The latest research from Gartner reveals the five major trends that are shaping the evolution of analytics and business intelligence (BI).
“As intelligence is at the core of all digital businesses, IT and business leaders continue to make analytics and BI their top innovation investment priority,” says Jim Hare, research vice-president at Gartner. “This Hype Cycle helps data and analytics leaders make the transition to augmented analytics, to build a digital culture and operationalising and scaling analytics initiatives.”

Hype Cycle for Analytics and Business Intelligence, 2019

The five key trends are:
1. Augmented Analytics
Augmented analytics uses machine learning to automate data preparation, insight discovery, data science, and machine learning model development and insight sharing for a broad range of business users, operational workers and citizen data scientists.
As it matures, augmented analytics will become a key feature of modern analytics platforms. It will deliver analysis to everyone in an organisation in less time, with less of a requirement for skilled users, and with less interpretative bias than current manual approaches. As the technology develops, there will be more citizen data scientists. Gartner predicts that, by 2020, citizen data scientists will surpass data scientists in the amount of advanced analysis they produce, largely due to the automation of data science tasks.
2. Digital Culture
Developing an effective digital culture may be the first and most important step an organisation takes in its digital transformation journey. “Data literacy, digital ethics, privacy, enterprise and vendor data-for-good initiatives encompass digital culture,” says Hare.

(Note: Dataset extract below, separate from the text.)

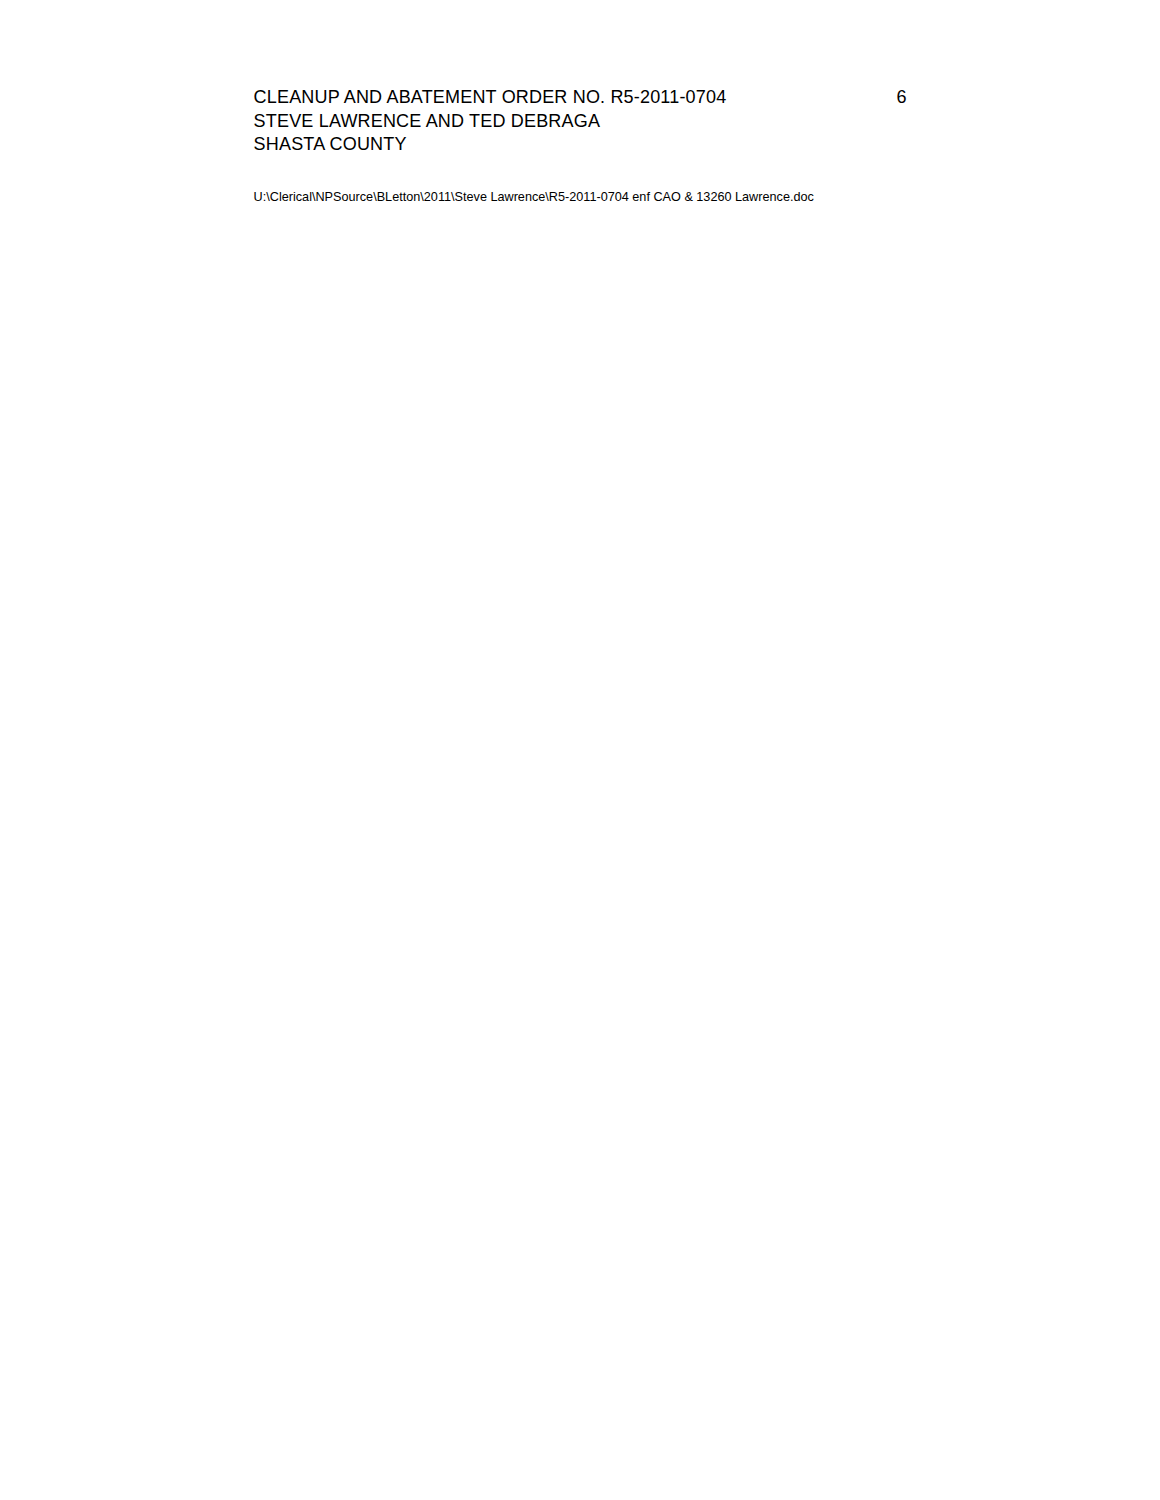6
Cleanup and Abatement Order No. R5-2011-0704
Steve Lawrence and Ted Debraga
Shasta County
U:\Clerical\NPSource\BLetton\2011\Steve Lawrence\R5-2011-0704 enf CAO & 13260 Lawrence.doc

Any organisation that aims to derive value from data and is on its journey towards digital transformation must focus on developing data literacy. Gartner analysts expect data literacy to impact all employees by becoming not just a business skill, but a critical life skill.
Concerned by the rise of artificial intelligence (AI), digital society and “fake news,” individuals, organisations and governments are increasingly interested in digital ethics. Data and analytics (D&A) leaders should sponsor discussions about digital ethics to ensure information and technology is used ethically to gain and retain the trust of employees, customers and partners.
Gartner predicts that, by 2023, 60% of organisations with more than 20 data scientists will require a professional code of conduct incorporating ethical use of D&A.
3. Relationship Analytics
The emergence of relationship analytics highlights the growing use of graph, location and social analytical techniques to understand how different entities of interest — people, places and things — are connected. Analysing unstructured, constantly changing data can provide users information and context about associations in a network and deeper insights that improve the accuracy of predictions and decision-making.
Many of the highest value applications are focused on discovery, where the questions to be answered are not known in advance. For example, relationship analytics based on graph techniques can identify illegal behavior and criminal activity. By analysing formal and informal networks of people, law enforcement agencies can identify money laundering and other criminal activities. It becomes easier for them to distinguish between malignant and benign behavior within networks.
4. Decision Intelligence
D&A leaders draw on a wealth of data from ecosystems that are in constant motion. This requires them to use a multitude of techniques to manage data effectively. The unpredictability of the outcomes of today’s decision models often stems from an inability properly to capture and account for the uncertainty factors linked to these models’ “behavior” in a business context. Decision intelligence provides a framework that brings together traditional and advanced techniques to design, model, align, execute, monitor and tune decision models.
5. Operationalising and Scaling
The number of use cases at the core of a business, on its edges and beyond is exploding. More people want to engage with data, and more interactions and processes need analytics in order to automate and scale. Analytics services and algorithms are increasingly activated whenever and wherever they are needed. Whether to justify the next big strategic move or to optimise millions of transactions and interactions gradually, analytics tools and the data that powers them are showing up in places where they rarely existed before. This is adding a whole new dimension to the concept of “analytics everywhere.”